# Try it
Copy out every line in the rows below that contains the string "minutos", matching case exactly.

# Material to process

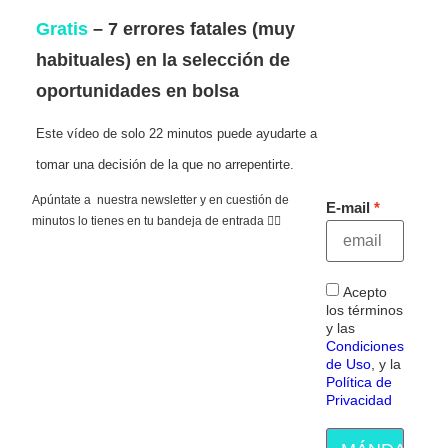
Gratis
– 7 errores fatales (muy
habituales) en la selección de
oportunidades en bolsa
Este vídeo de solo 22 minutos puede ayudarte a
tomar una decisión de la que no arrepentirte.
Apúntate a nuestra newsletter y en cuestión de
E-mail
minutos lo tienes en tu bandeja de entrada 👇🏻
Acepto
los términos
y las
Condiciones
de Uso
, y la
Política de
Privacidad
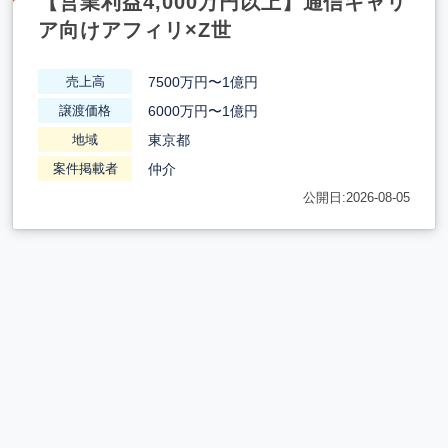
【営業利益4,000万円以上】通信キャリ
ア向けアフィリ×Z世
7500万円〜1億円
売上高
6000万円〜1億円
譲渡価格
東京都
地域
仲介
案件掲載者
公開日:2026-08-05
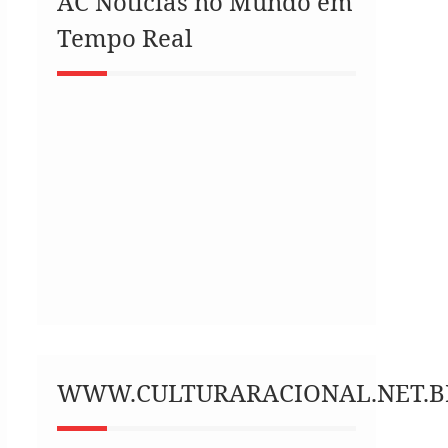
AC Notícias no Mundo em
Tempo Real
WWW.CULTURARACIONAL.NET.B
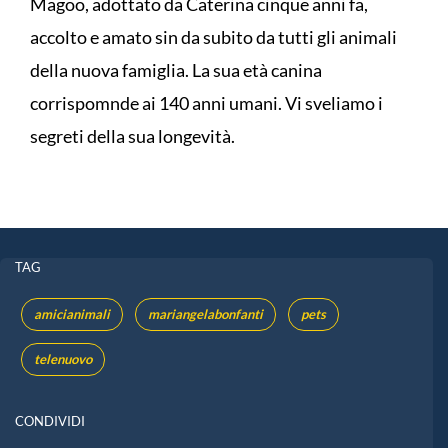
Magoo, adottato da Caterina cinque anni fa,
accolto e amato sin da subito da tutti gli animali
della nuova famiglia. La sua età canina
corrispomnde ai 140 anni umani. Vi sveliamo i
segreti della sua longevità.
TAG
amicianimali
mariangelabonfanti
pets
telenuovo
CONDIVIDI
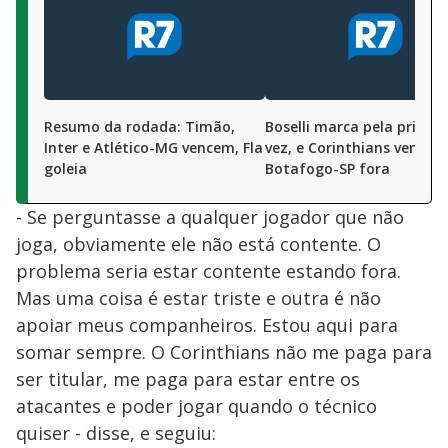
Resumo da rodada: Timão,
Boselli marca pela primei
Inter e Atlético-MG vencem, Fla
vez, e Corinthians vence
goleia
Botafogo-SP fora
- Se perguntasse a qualquer jogador que não
joga, obviamente ele não está contente. O
problema seria estar contente estando fora.
Mas uma coisa é estar triste e outra é não
apoiar meus companheiros. Estou aqui para
somar sempre. O Corinthians não me paga para
ser titular, me paga para estar entre os
atacantes e poder jogar quando o técnico
quiser - disse, e seguiu:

# Result of this task
Este vídeo de solo 22 minutos puede ayudarte a
minutos lo tienes en tu bandeja de entrada 👇🏻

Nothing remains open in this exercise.